9.1. Presentazione di un reclamo e protezione

A seguito della denuncia della vittima, viene avviata un'indagine. Se la vittima lo desidera:

  • Misure di protezione ai sensi della legge n. 6284,

  • un'ordinanza restrittiva, un divieto di avvicinamento o una restrizione delle comunicazioni
    .

9.2. Richiesta di risarcimento per danni morali

Se viene commesso un reato, la vittima ha il diritto di chiedere al responsabile:

  • Compensazione morale,

  • Costi relativi al trattamento e al supporto psicologico, se necessari.

può richiedere.

9.3. Protezione della privacy e dell'identità

L'identità delle vittime di reati sessuali rimane riservata. I tribunali possono tenere udienze a porte chiuse.

9.4. Richiesta di consulenza legale gratuita

La vittima può richiedere un avvocato all'ordine degli avvocati, se lo desidera.


10. RESPONSABILITÀ DELLE ORGANIZZAZIONI DI TRASPORTO PUBBLICO

IETT, Metro Istanbul e altre aziende di trasporto pubblico devono prendere sul serio i reclami. Queste istituzioni:

  • Dalla conservazione delle registrazioni delle telecamere,

  • Dal coordinamento del personale di sicurezza,

  • Fornire supporto alla vittima al momento dell'incidente

Sono loro i responsabili. Ritardare le registrazioni video potrebbe compromettere le indagini, quindi è necessario agire tempestivamente.


11. PROBLEMI RISCONTRATI DURANTE L'IMPLEMENTAZIONE

11.1. Prove insufficienti

L'assenza di telecamere in alcuni veicoli, o la scarsa qualità delle immagini, rende difficile la raccolta di prove.

11.2. La riluttanza della vittima a sporgere denuncia

A causa della pressione sociale, della vergogna e dell'ansia, le vittime spesso non vogliono sporgere denuncia.

11.3. Difficoltà nell'identificazione del colpevole

Nei veicoli come minibus e taxi condivisi, dove non è richiesto l'accesso tramite tessera, identificare il colpevole è più difficile.

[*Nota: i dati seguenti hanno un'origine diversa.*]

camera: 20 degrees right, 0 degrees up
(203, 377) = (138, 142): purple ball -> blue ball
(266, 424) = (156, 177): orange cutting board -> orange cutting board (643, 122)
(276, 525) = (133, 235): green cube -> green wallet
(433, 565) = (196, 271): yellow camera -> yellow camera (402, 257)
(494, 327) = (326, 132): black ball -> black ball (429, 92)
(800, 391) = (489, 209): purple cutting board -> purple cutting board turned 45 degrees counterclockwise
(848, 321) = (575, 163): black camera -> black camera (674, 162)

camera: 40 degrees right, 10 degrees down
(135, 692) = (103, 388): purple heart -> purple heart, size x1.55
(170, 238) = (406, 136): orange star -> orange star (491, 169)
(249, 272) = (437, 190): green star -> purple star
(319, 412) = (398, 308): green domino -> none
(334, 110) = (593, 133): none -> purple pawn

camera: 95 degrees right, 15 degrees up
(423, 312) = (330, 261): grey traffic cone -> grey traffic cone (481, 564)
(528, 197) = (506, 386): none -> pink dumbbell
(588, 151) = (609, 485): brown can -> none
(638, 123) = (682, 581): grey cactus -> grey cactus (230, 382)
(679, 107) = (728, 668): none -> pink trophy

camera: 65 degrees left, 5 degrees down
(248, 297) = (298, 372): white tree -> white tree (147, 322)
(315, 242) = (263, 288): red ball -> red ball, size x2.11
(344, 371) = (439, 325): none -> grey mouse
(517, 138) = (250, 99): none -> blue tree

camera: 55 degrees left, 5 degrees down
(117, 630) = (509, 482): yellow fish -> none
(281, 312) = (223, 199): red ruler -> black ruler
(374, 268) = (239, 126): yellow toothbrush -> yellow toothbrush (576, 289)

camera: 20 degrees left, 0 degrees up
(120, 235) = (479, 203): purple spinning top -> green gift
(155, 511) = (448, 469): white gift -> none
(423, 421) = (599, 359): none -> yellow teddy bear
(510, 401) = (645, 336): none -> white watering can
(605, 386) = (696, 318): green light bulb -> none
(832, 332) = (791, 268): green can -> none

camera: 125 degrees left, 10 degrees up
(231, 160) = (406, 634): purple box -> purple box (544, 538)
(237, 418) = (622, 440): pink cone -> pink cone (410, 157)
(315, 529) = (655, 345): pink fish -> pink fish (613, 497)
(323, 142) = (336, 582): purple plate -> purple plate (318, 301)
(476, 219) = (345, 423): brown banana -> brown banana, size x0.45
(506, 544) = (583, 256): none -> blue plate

11.4. Mancanza di formazione tra gli agenti delle forze dell'ordine

In alcuni casi, la portata dell'evento non viene compresa fin da subito, il che comporta delle lacune nella raccolta delle prove.


12. PREVENZIONE DELLE MOLESTIE SESSUALI NEI MEZZI DI TRASPORTO PUBBLICI

  • Miglioramento dei sistemi di telecamere

  • Incrementare il numero delle unità di sicurezza civile

  • Discussione sulla pratica di utilizzare vagoni ferroviari separati per uomini e donne

  • Campagne di sensibilizzazione

  • Rafforzare le reti di supporto alle vittime

Rientra tra le misure preventive.


13. CONCLUSIONE

Il reato di molestie sessuali sui mezzi pubblici riveste grande importanza nel diritto penale turco, sia per il profondo trauma subito dalle vittime, sia per le preoccupazioni in materia di sicurezza che crea nel trasporto urbano. Questo reato, disciplinato dall'articolo 105 del codice penale turco, è facilmente provabile tramite filmati di telecamere, dichiarazioni di testimoni e testimonianze delle vittime.

Le sentenze coerenti della Corte Suprema d'Appello dimostrano chiaramente che il contatto fisico, soprattutto se avviene in un luogo pubblico, costituisce a tutti molestia sessuale . La tempestiva denuncia della vittima, la raccolta puntuale delle prove e l'adempimento dei doveri da parte delle istituzioni pubbliche sono cruciali per l'efficacia dell'indagine.

Contrastare le molestie sessuali sui mezzi pubblici è possibile non solo attraverso le punizioni, ma anche attraverso la sensibilizzazione dell'opinione pubblica, le misure preventive e meccanismi di supporto efficaci.